In the Youngstown killing, Riley was living on Griffith Street at the time he and another man went to the D&M Food Market on Broadway Street and killed the store’s owner, Mohammed Awadalla, 28, by shooting him in the head during a robbery.

Police Chief Robin Lees had been a Youngstown police officer seven years at the time and was working narcotics in plainclothes when the shooting was reported.

Lees and his partner, Bill Powell, responded to the store before road officers could get there and saw no activity outside the building, which had living quarters upstairs.

They entered the store, seeing a woman weeping a short distance from the counter. Also present was a man telling the woman to “shut up,” Lees said. The man then realized that two police officers were pointing guns at him.

Then they saw a second man behind the counter taking cigarettes and other items — “basically looting the place,” Lees said.

One of the men told the officers in an attempt to escape that there was “a guy in the back that needs help.” But the officers instead saw that Awadallah was on the floor behind the counter dead with a gunshot wound.

They detained the two men, but police later learned they did not commit the killing. Instead, they had been near the store when the killers went inside, killed the owner and ran off.

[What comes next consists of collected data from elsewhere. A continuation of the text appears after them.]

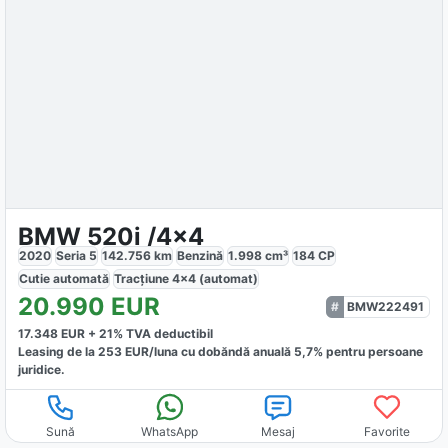
BMW 520i /4x4
2020
Seria 5
142.756
km
Benzină
1.998
cm³
184
CP
Cutie
automată
Tracțiune
4x4 (automat)
20.990
EUR
BMW222491
17.348
EUR +
21
% TVA deductibil
Leasing de la
253
EUR/luna
cu dobăndă
anuală
5,7
% pentru persoane
juridice.
Sună
WhatsApp
Mesaj
Favorite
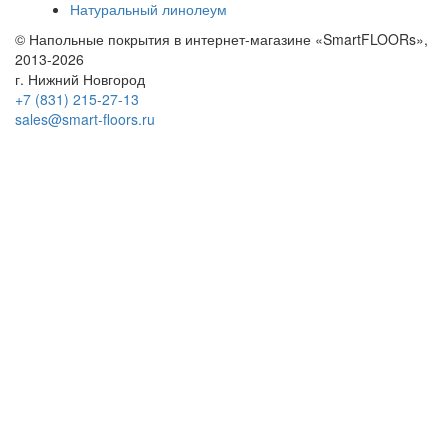
Натуральный линолеум
© Напольные покрытия в интернет-магазине «SmartFLOORs»,
2013-2026
г. Нижний Новгород
+7 (831) 215-27-13
sales@smart-floors.ru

“These two decide to loot the store. They are walking over the body, stepping in his blood and stealing cigarettes,” Lees said incredulously.

The two men still in the store when Lees and Powell arrived were arrested and charged, but it’s unknown what charges they faced.

“In my opinion, anybody involved in that crime should not be getting out of prison,” Lees said.

Riley, then 20, and another man, Ricky Bryant, 23, also of Griffith Street, were arrested a couple of days later.